• heidegger'in tanımladığı;burda, şu an var olan manasındadır..benlik
  • orada-varlık olarak konuşlanmış bir heidegger* kahramanı..
    dasein, orada-varlık olarak, existentiell-ontik'ten existential-ontoloji'ye geçmiş bütün varlıkları içeren deli bir korniştir efendiciğim; aa hani o perdeleri taktığımız şey değil mi evlât: hani genelde üç perde rayı bulunanlardan; evet evet aynen üç, ay hastayım size valla efendiciğim..
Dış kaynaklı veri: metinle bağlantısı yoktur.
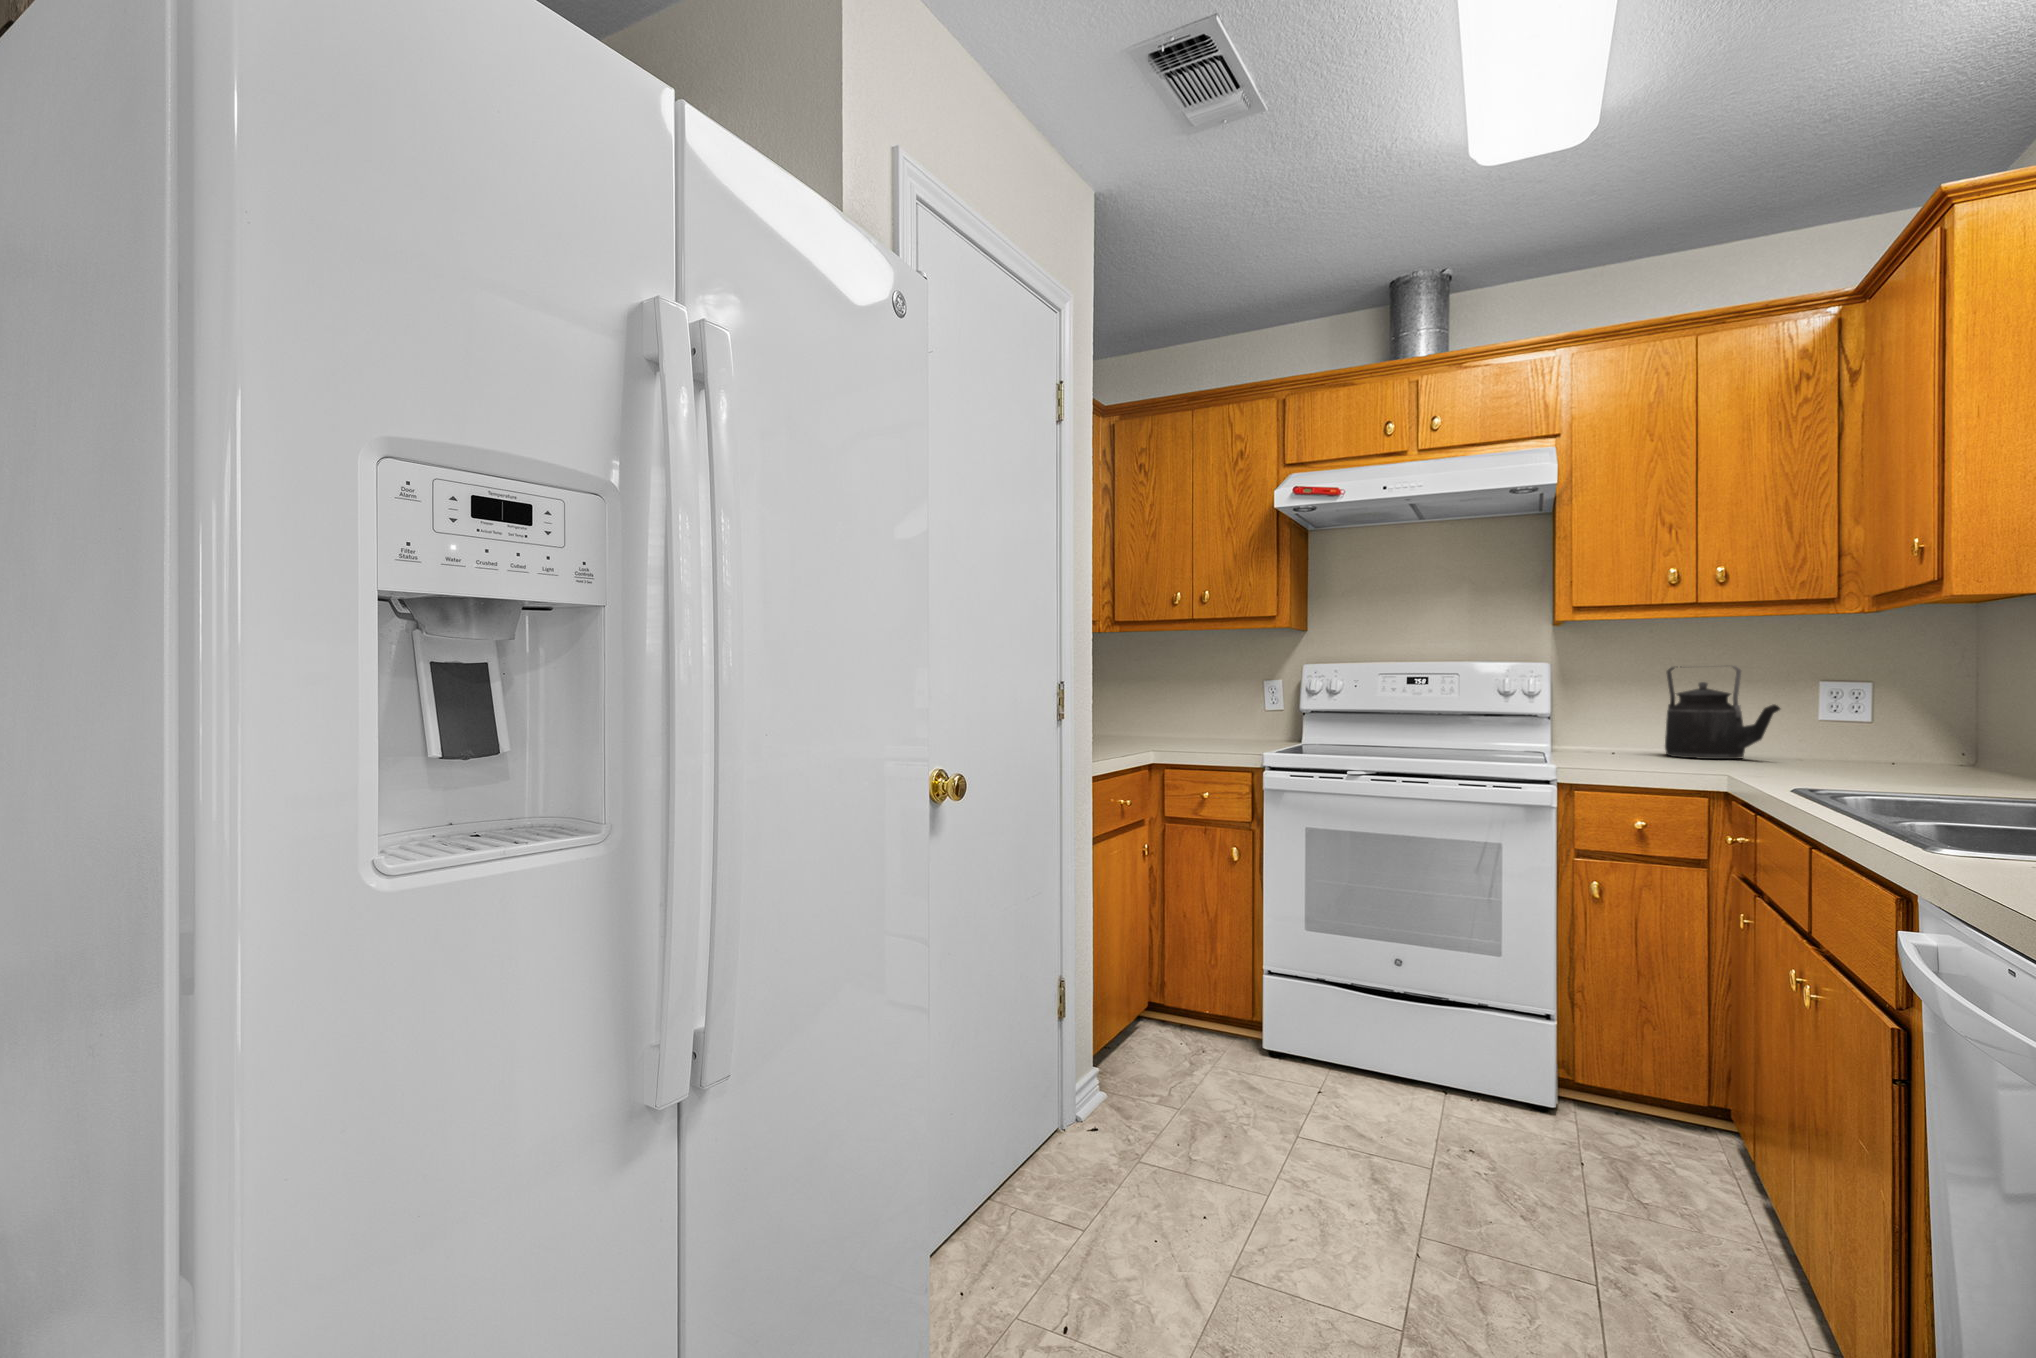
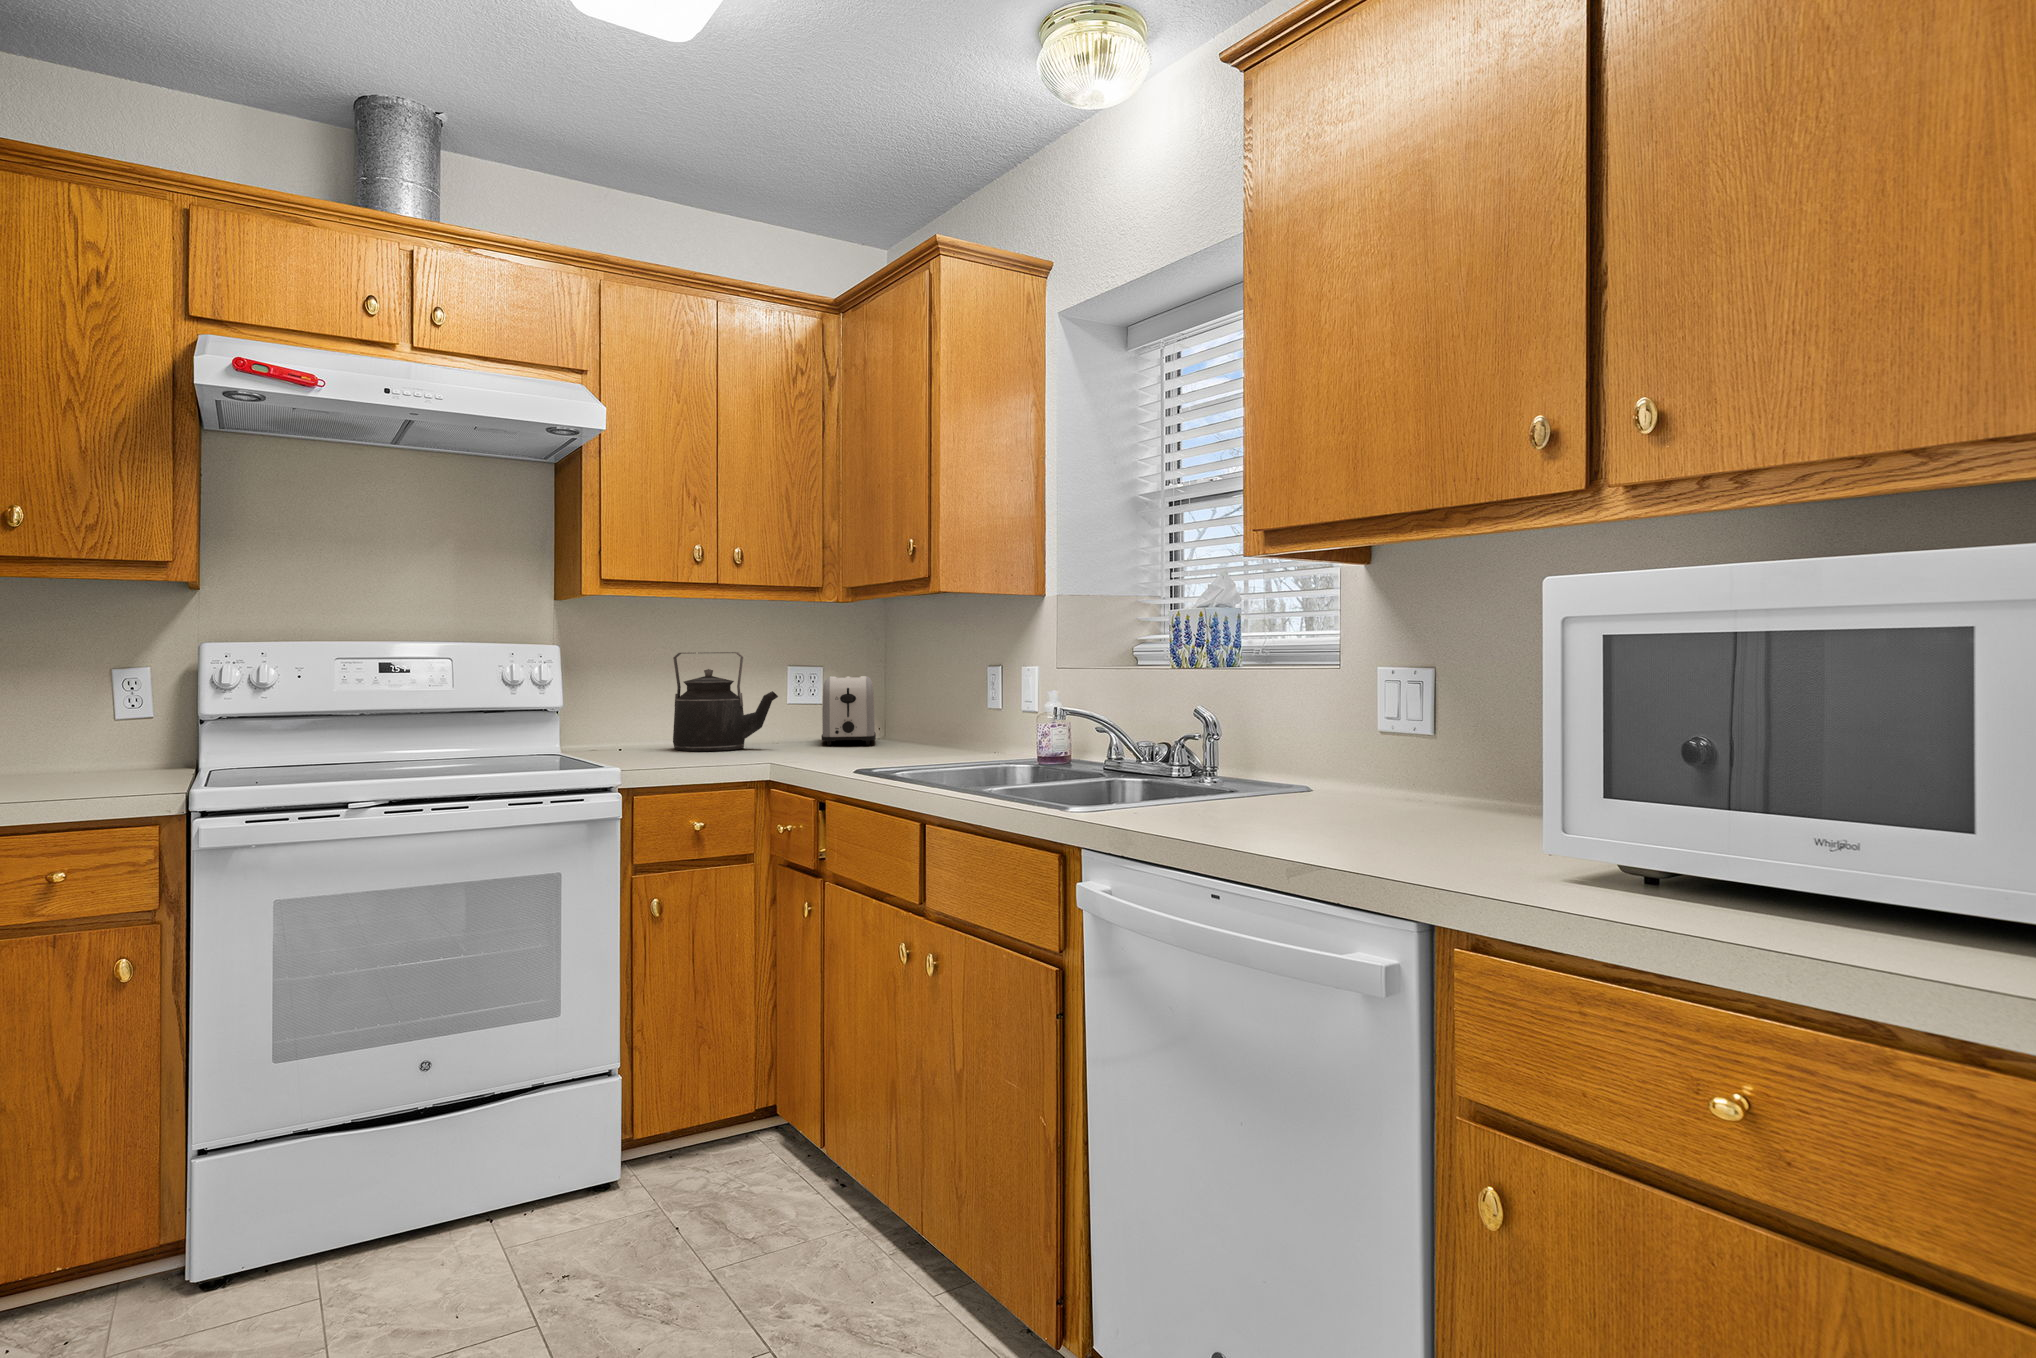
toaster: none [1849,689,1947,766] -> present [821,676,876,745]

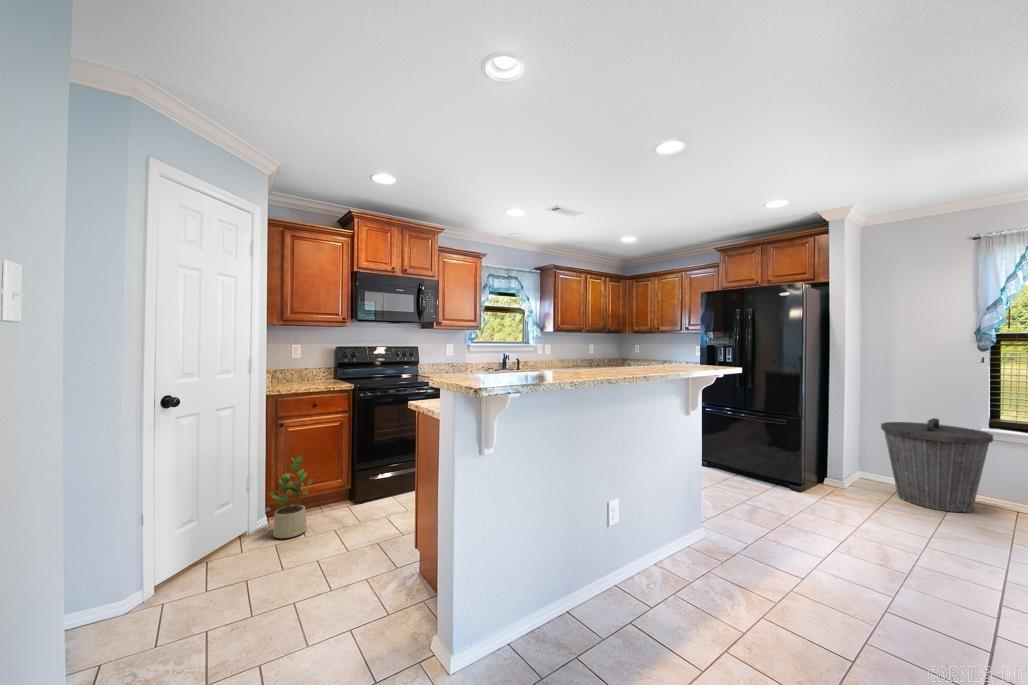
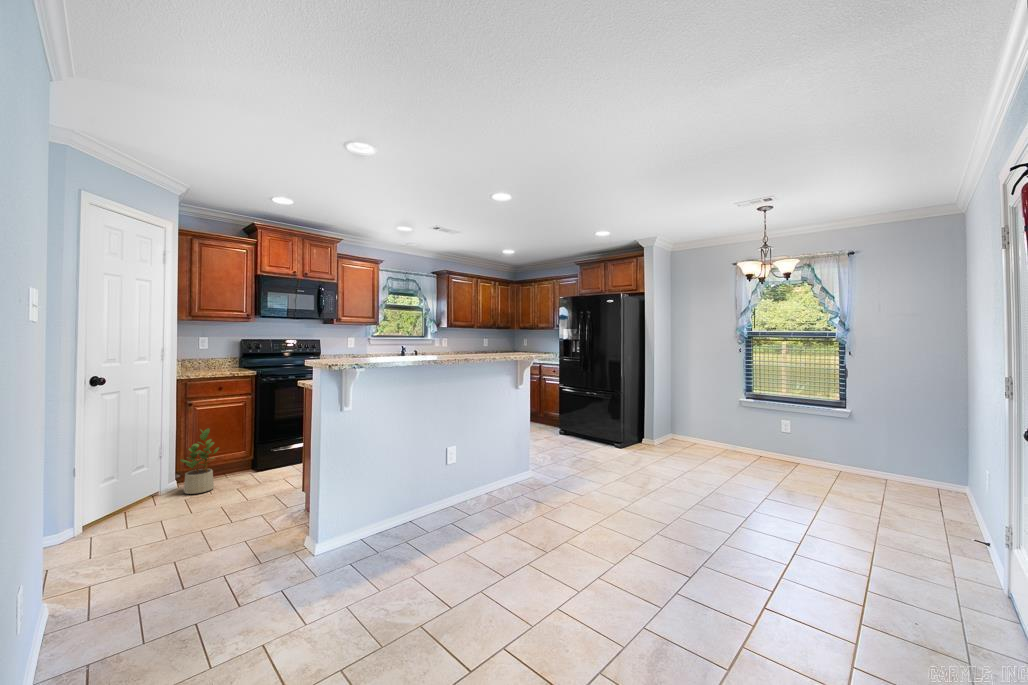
trash can: present [881,418,993,512] -> none [675,394,737,459]

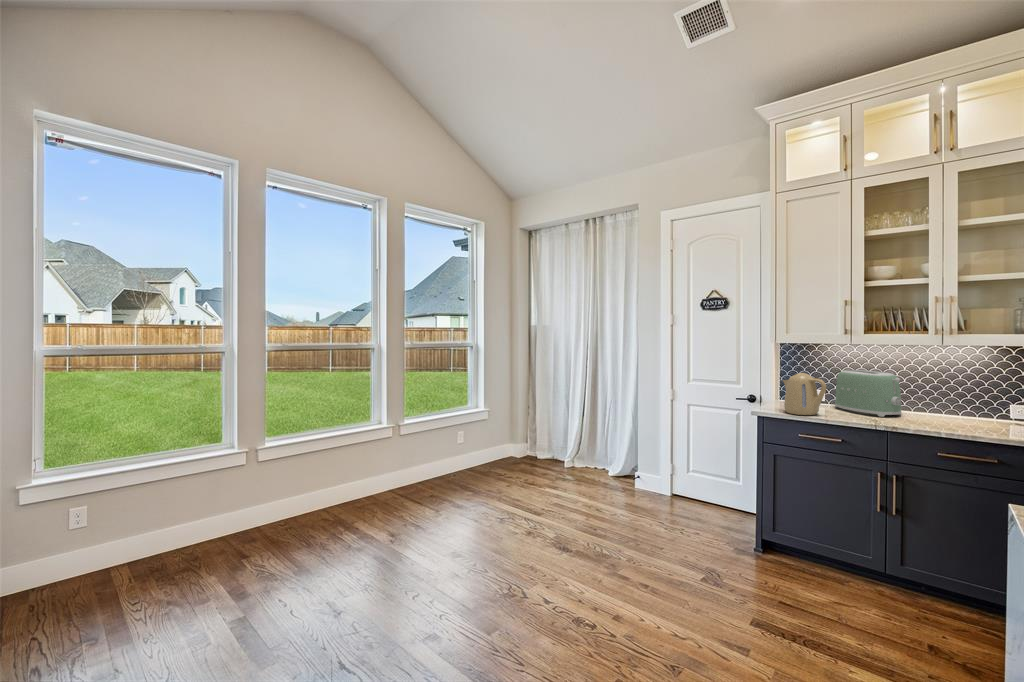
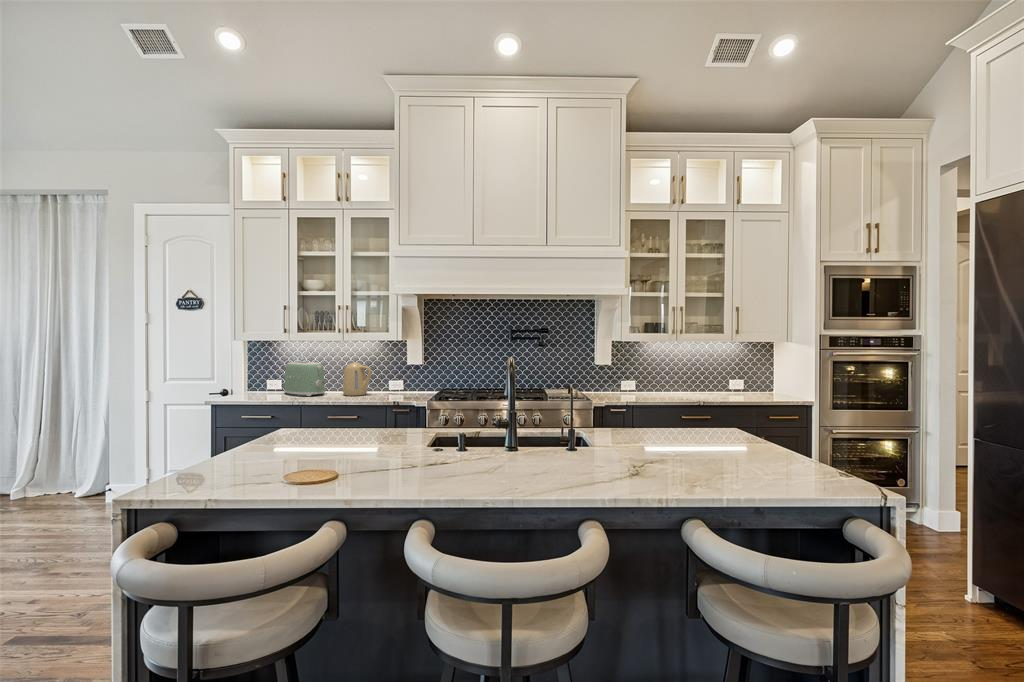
kettle: present [783,373,826,415] -> present [342,362,372,396]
  • pasifik dillerinden bir yar geliyor bize: (bkz: daseinfeld)..
  • almancada "varoluş" için kullanılan ve lafzen 'burada olma' ,'orada olma'anlamına gelen terim jaspers'te,gündelik anlamı içinde sıradan varoluşu ifade etmek üzere kullanılmıştır.heidegger'de, varlığın kendisi için bir problem olduğu,varolmanın ne anlama geldiği sorusunu soran bireyin varoluşu.insan varlığının,temel özellik ya da boyutları.
  • istanbul 2.bolge 6. nesil sozluk yazarlıgı aday adayı,anketler aldatmıyorsa yakında secilmesi olası kişilik.secildiğim takdirde "sozluk yazarlıgında yeni bir ekol yaratacam " diyerek beni gulduren ,secilmediğim takdirde "bunun hesabını senden soracam ayrıyeten onlar kaybeder ben deil" diyerek beni daha daha fazla gulduren sahsiyet. bunuda yazmadan edemem
    (bkz: o olmazsa biz hiçiz)
    (bkz: kalemine saglık)
    (bkz: seminer vermek)
  • cambridge university press'den çıkan ve h.b. nisbet tarafından çevirisi yapılan philosophy of right'ta bu terim existence olarak kullanılmıştır.
  • heidegger'in kullandığı anlamda dasein ingilizceye being there olarak çevrilir. sanırım en manalı türkçe çevirisi buradalaşmak-buradalaşan [varlık] olarak yapılanıdır. dasein'i direk insan olarak çevirmek ise hem hatalı hem de yanıltıcıdır.

    edit: alkolikfedai diyor ki ingilizceye "being in the world" olarak çeviriliyormuş.
  • dışvarlık, belirli varlık, oradaki varlık
  • bu kelimenin çevirisiyle ilgili kafa yormanın, dilin kendisiyle kafa yormak olduğunu düşünüyorum . "dil varlığın evidir!" diye bizleri kendisiyle beraber bir taraflara çekmek isteyen heidegger'in bu kelimeyi bu denli şiirsel(metaforik) kurması da bundan kanımca. belirsizliğin ardına gizlediği varlık felsefesini tutarlı kılan yine bu kelimenin belirsiz kıldığı kavram karmaşasından sıyrılmaya çabalamasıyla ilgili bir şey. belki de olduğu yerde dönüyor "dasein" derken. olduğu yerde dönmeyi istediği için dönüyor da olabilir. bu dönüşün kendi kafasında kurduğu kelimelerle bir başka anlamı taşıdığı varsayılabilir. zira, her kelimenin anlamını deşerek ya da anlamları teker teker unutarak "buradalaşan", "zühur eden", "kelimelerin olmadığı bir yerde açan" bir felsefedir onunkisi. öyle bir muğlaklığın içinden a priori kavramlar kullanarak da dasein'i desteklemiyor. desteklemek kelimesini yok ederek bizleri inandırıyor kendine. inanmak ve tutarlı kelimelerini anlamsızlaştırarak. burada, olmak, var, martin, heidegger kelimelerini baş aşağı ederek ya da aşağı baş ederek... da, sein; çoklaşıp: "bu iki kelimenin yan yana konuşlanması nasıl net bir karşılık edinmez kendine!" dedirtiyor bizlere, "kelimeler anlamsız tuzaklarımız mı yoksa?"yı sordurtuyor bizlere, "e kelimelerle düşünüyoruz, o vakit...!"i yordurtuyor bizlere.